REPUBLIKA.CO.ID, JAKARTA — Pemerintah telah resmi melarang penjualan gas elpiji 3 kilogram (Gas Melon) melalui pengecer, mulai 1 Februari 2025.
Kebijakan tersebut didasarkan pada surat edaran Kementerian Energi dan Sumber Daya Mineral (ESDM) Republik Indonesia Nomor B-570/MG.05/DJM/2025, tentang penyesuaian ketentuan pendistribusian tabung LPG 3 kilogram di subpenyalur (pangkalan).
Kebijakan itu sebenarnya untuk memastikan subsidi gas melon tepat sasaran sehingga dijual sesuai harga eceran tertinggi (HET) yang telah ditetapkan, yakni Rp 18 ribu per tabung.
Namun, kebijakan tersebut justru menjadi polemik di tengah masyarakat. Pasalnya, gas melon menjadi langka hingga membuat masyarakat harus antre panjang ketika membelinya. Bahkan, ada masyarakat yang meninggal dunia karena mengantre.
Menanggapi polemik ini, Ketua Umum Majelis Ulama Indonesia (MUI), KH Anwar Iskandar menjelaskan, pada prinsipnya pemerintah harus melayani masyarakat dengan sebaik-baiknya, terutama yang berkaitan dengan kebutuhan pokok yang amat sangat dibutuhkan.

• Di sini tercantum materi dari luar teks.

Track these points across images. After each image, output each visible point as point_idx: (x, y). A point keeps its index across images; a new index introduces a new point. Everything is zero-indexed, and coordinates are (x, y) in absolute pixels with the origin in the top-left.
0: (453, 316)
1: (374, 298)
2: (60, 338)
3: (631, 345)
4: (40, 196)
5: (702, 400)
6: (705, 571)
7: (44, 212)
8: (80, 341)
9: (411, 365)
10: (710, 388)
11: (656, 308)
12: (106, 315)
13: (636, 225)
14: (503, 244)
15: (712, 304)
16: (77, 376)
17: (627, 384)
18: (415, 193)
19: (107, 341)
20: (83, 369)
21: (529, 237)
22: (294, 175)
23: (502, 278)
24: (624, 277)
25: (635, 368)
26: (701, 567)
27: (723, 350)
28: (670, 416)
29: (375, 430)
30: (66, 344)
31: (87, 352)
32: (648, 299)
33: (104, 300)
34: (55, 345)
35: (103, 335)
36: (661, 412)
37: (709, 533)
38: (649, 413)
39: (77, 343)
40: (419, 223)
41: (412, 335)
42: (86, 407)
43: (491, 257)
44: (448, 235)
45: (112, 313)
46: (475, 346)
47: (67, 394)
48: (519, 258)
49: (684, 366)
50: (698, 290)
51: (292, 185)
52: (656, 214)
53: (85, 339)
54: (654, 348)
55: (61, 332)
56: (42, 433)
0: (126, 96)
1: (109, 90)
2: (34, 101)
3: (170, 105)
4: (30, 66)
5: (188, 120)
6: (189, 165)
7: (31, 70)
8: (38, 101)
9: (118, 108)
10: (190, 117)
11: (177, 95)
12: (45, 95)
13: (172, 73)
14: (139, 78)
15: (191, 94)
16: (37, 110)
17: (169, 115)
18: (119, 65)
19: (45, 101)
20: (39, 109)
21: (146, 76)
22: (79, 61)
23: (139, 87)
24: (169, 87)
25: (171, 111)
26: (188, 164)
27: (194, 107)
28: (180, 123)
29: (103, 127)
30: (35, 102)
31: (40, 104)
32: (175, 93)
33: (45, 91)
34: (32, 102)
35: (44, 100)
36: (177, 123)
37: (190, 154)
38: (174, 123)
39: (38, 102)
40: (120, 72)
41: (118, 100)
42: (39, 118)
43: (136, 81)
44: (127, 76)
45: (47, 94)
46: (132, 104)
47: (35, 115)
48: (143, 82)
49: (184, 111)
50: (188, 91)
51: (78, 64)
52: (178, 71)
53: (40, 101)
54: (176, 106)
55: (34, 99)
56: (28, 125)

"Nah, kasus gas melon ini butuh kebijakan dan kehadiran pemerintah dalam menangani masalah ini, supaya tidak menjadi sumber keresahan yang menjarah ke mana-mana," ujar Kiai Anwar kepada Republika saat ditemui usai menghadiri acara Sarasehan Ulama NU di Jakarta, Selasa (4/2/2025).